§ Dataset excerpts:

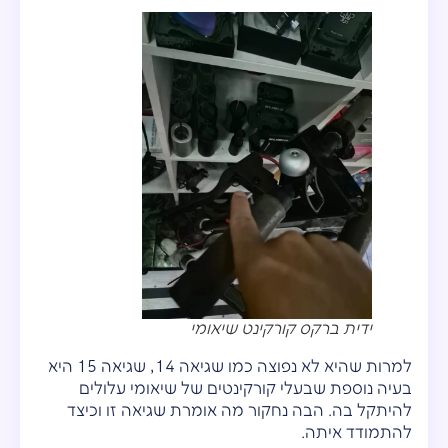
ידית ברקס קורקינט שיאומי
למרות שהיא לא נפוצה כמו שגיאה 14, שגיאה 15 היא
בעיה נוספת שבעלי קורקינטים של שיאומי עלולים
להיתקל בה. הבה נחקור מה אומרת שגיאה זו וכיצד
להתמודד איתה.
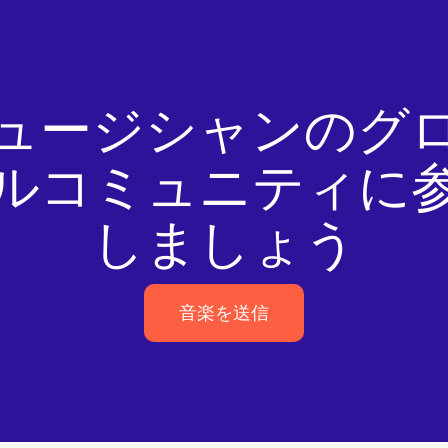
ュージシャンのグ
ルコミュニティに
しましょう
音楽を送信
音楽を送信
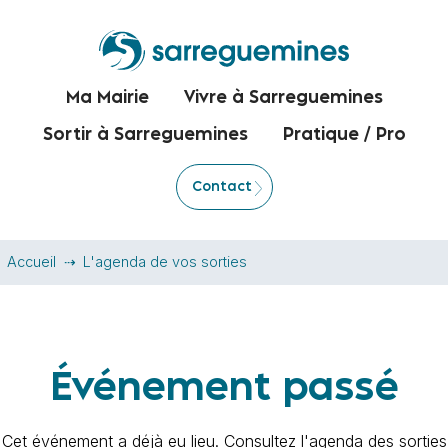
Ma Mairie
Vivre à Sarreguemines
Sortir à Sarreguemines
Pratique / Pro
Contact
Accueil
L'agenda de vos sorties
Événement passé
Cet événement a déjà eu lieu. Consultez l'agenda des sorties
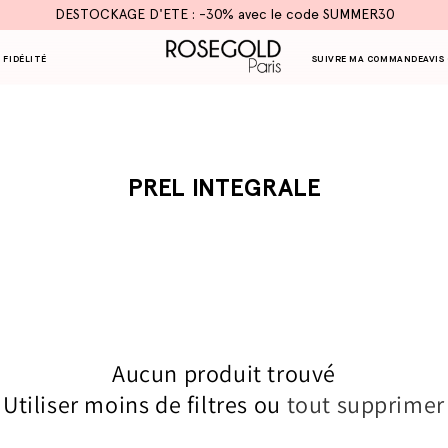
DESTOCKAGE D'ETE : -30% avec le code SUMMER30
 FIDÉLITÉ
SUIVRE MA COMMANDE
AVIS
C
PREL INTEGRALE
O
L
L
E
C
Aucun produit trouvé
T
Utiliser moins de filtres ou
tout supprimer
I
O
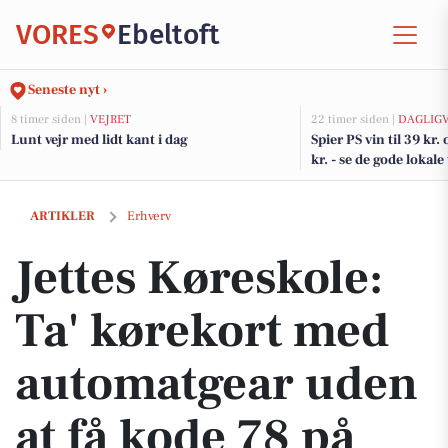
VORES
Ebeltoft
Seneste nyt ›
8 timer siden |
VEJRET
22 timer siden |
DAGLIG
Lunt vejr med lidt kant i dag
Spier PS vin til 39 kr. 
kr. - se de gode lokale
Jettes Køreskole: Ta' kørekort med automatgear uden at få kode 78 på
ARTIKLER
Erhverv
Jettes Køreskole:
Ta' kørekort med
automatgear uden
at få kode 78 på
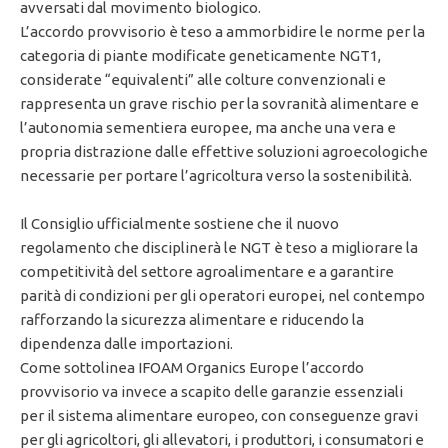
avversati dal movimento biologico.
L’accordo provvisorio è teso a ammorbidire le norme per la
categoria di piante modificate geneticamente NGT1,
considerate “equivalenti” alle colture convenzionali e
rappresenta un grave rischio per la sovranità alimentare e
l’autonomia sementiera europee, ma anche una vera e
propria distrazione dalle effettive soluzioni agroecologiche
necessarie per portare l’agricoltura verso la sostenibilità.
Il Consiglio ufficialmente sostiene che il nuovo
regolamento che disciplinerà le NGT è teso a migliorare la
competitività del settore agroalimentare e a garantire
parità di condizioni per gli operatori europei, nel contempo
rafforzando la sicurezza alimentare e riducendo la
dipendenza dalle importazioni.
Come sottolinea IFOAM Organics Europe l’accordo
provvisorio va invece a scapito delle garanzie essenziali
per il sistema alimentare europeo, con conseguenze gravi
per gli agricoltori, gli allevatori, i produttori, i consumatori e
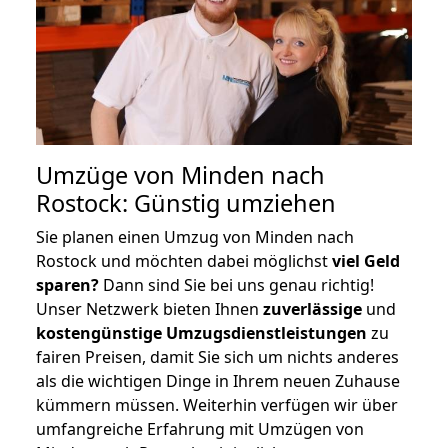
Umzüge von Minden nach
Rostock: Günstig umziehen
Sie planen einen Umzug von Minden nach
Rostock und möchten dabei möglichst
viel Geld
sparen?
Dann sind Sie bei uns genau richtig!
Unser Netzwerk bieten Ihnen
zuverlässige
und
kostengünstige Umzugsdienstleistungen
zu
fairen Preisen, damit Sie sich um nichts anderes
als die wichtigen Dinge in Ihrem neuen Zuhause
kümmern müssen. Weiterhin verfügen wir über
umfangreiche Erfahrung mit Umzügen von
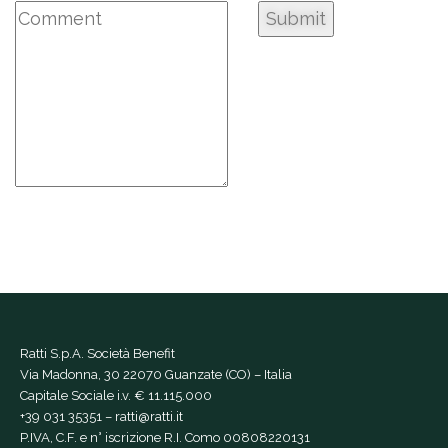
Ratti S.p.A. Società Benefit
Via Madonna, 30 22070 Guanzate (CO) – Italia
Capitale Sociale i.v. € 11.115.000
+39 031 35351
–
ratti@ratti.it
P.IVA, C.F. e n° iscrizione R.I. Como 00808220131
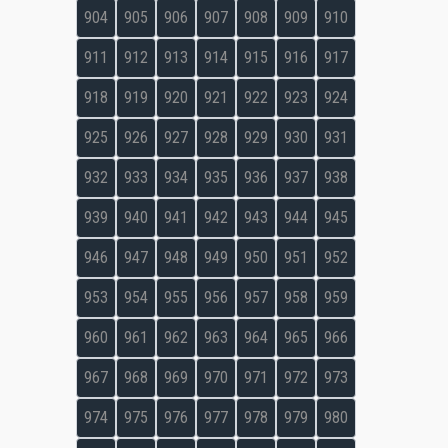
904
905
906
907
908
909
910
911
912
913
914
915
916
917
918
919
920
921
922
923
924
925
926
927
928
929
930
931
932
933
934
935
936
937
938
939
940
941
942
943
944
945
946
947
948
949
950
951
952
953
954
955
956
957
958
959
960
961
962
963
964
965
966
967
968
969
970
971
972
973
974
975
976
977
978
979
980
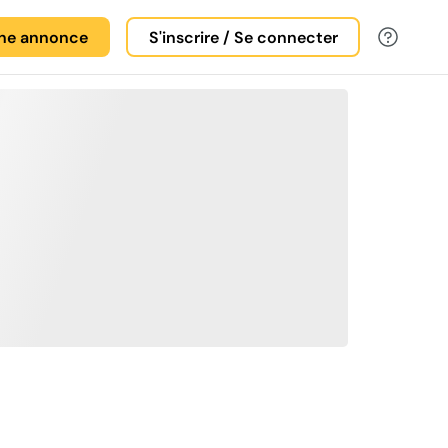
une annonce
S'inscrire / Se connecter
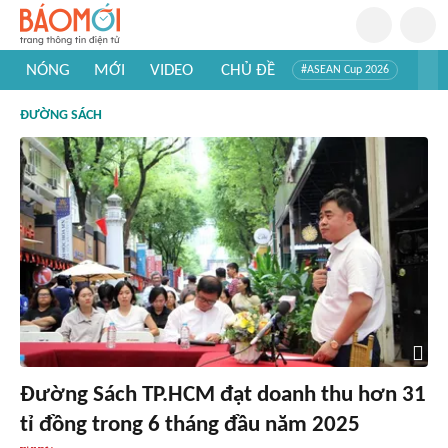
NÓNG
MỚI
VIDEO
CHỦ ĐỀ
#ASEAN Cup 2026
#Trí tuệ nhân tạo
#Mỹ - Iran
#Khám phá Việt Nam
ĐƯỜNG SÁCH
#Khám phá thế giới
Đường Sách TP.HCM đạt doanh thu hơn 31
tỉ đồng trong 6 tháng đầu năm 2025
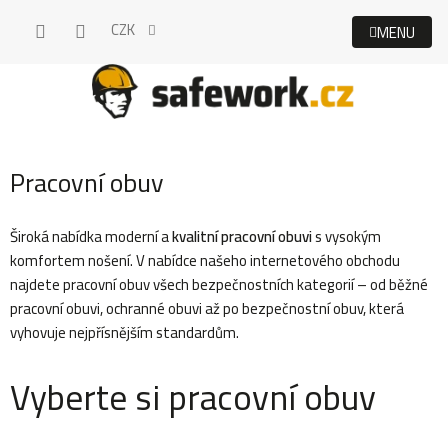
Přejít
CZK
na
obsah
Pracovní obuv
Široká nabídka moderní a
kvalitní pracovní obuvi
s vysokým
komfortem nošení.
V nabídce našeho internetového obchodu
najdete pracovní obuv všech bezpečnostních kategorií – od běžné
pracovní obuvi, ochranné obuvi až po bezpečnostní obuv, která
vyhovuje nejpřísnějším standardům.
Vyberte si pracovní obuv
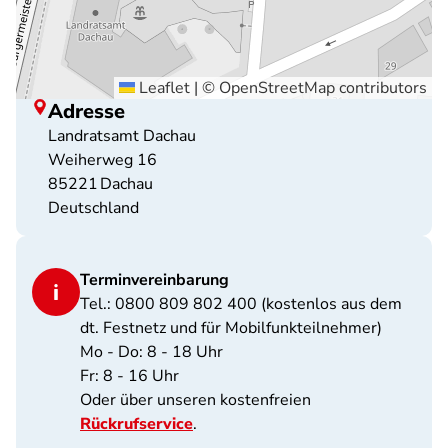
Leaflet
|
©
OpenStreetMap
contributors
Adresse
Landratsamt Dachau
Weiherweg 16
85221
Dachau
Deutschland
Terminvereinbarung
Tel.: 0800 809 802 400 (kostenlos aus dem
dt. Festnetz und für Mobilfunkteilnehmer)
Mo - Do: 8 - 18 Uhr
Fr: 8 - 16 Uhr
Oder über unseren kostenfreien
Rückrufservice
.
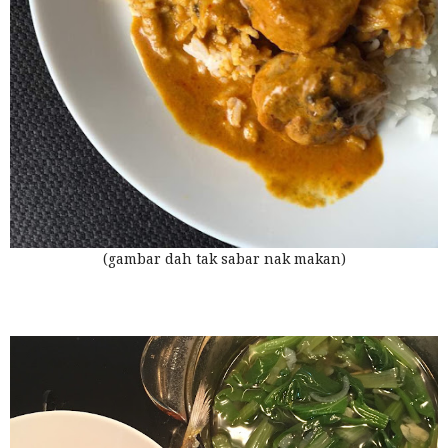
(gambar dah tak sabar nak makan)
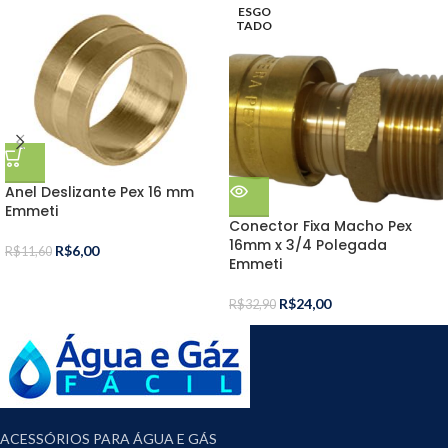
ESGO
TADO
Anel Deslizante Pex 16 mm
Emmeti
Conector Fixa Macho Pex
16mm x 3/4 Polegada
R$
6,00
R$
11,60
Emmeti
R$
24,00
R$
32,90
ACESSÓRIOS PARA ÁGUA E GÁS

§ Job item: Reproduce, word for word, every line from the start of the records down to and including the line with "l’autonomia sementiera europee, ma"; skip the pictures.

§ Reply:
ידית ברקס קורקינט שיאומי
למרות שהיא לא נפוצה כמו שגיאה 14, שגיאה 15 היא
בעיה נוספת שבעלי קורקינטים של שיאומי עלולים
להיתקל בה. הבה נחקור מה אומרת שגיאה זו וכיצד
להתמודד איתה.
ュージシャンのグ
ルコミュニティに
しましょう
音楽を送信
音楽を送信
Ma Mairie
Vivre à Sarreguemines
Sortir à Sarreguemines
Pratique / Pro
Contact
Accueil
L'agenda de vos sorties
Événement passé
Cet événement a déjà eu lieu. Consultez l'agenda des sorties
DESTOCKAGE D'ETE : -30% avec le code SUMMER30
 FIDÉLITÉ
SUIVRE MA COMMANDE
AVIS
C
PREL INTEGRALE
O
L
L
E
C
Aucun produit trouvé
T
Utiliser moins de filtres ou
tout supprimer
I
O
VORES
Ebeltoft
Seneste nyt ›
8 timer siden |
VEJRET
22 timer siden |
DAGLIG
Lunt vejr med lidt kant i dag
Spier PS vin til 39 kr. 
kr. - se de gode lokale
Jettes Køreskole: Ta' kørekort med automatgear uden at få kode 78 på
ARTIKLER
Erhverv
Jettes Køreskole:
Ta' kørekort med
automatgear uden
at få kode 78 på
avversati dal movimento biologico.
L’accordo provvisorio è teso a ammorbidire le norme per la
categoria di piante modificate geneticamente NGT1,
considerate “equivalenti” alle colture convenzionali e
rappresenta un grave rischio per la sovranità alimentare e
l’autonomia sementiera europee, ma anche una vera e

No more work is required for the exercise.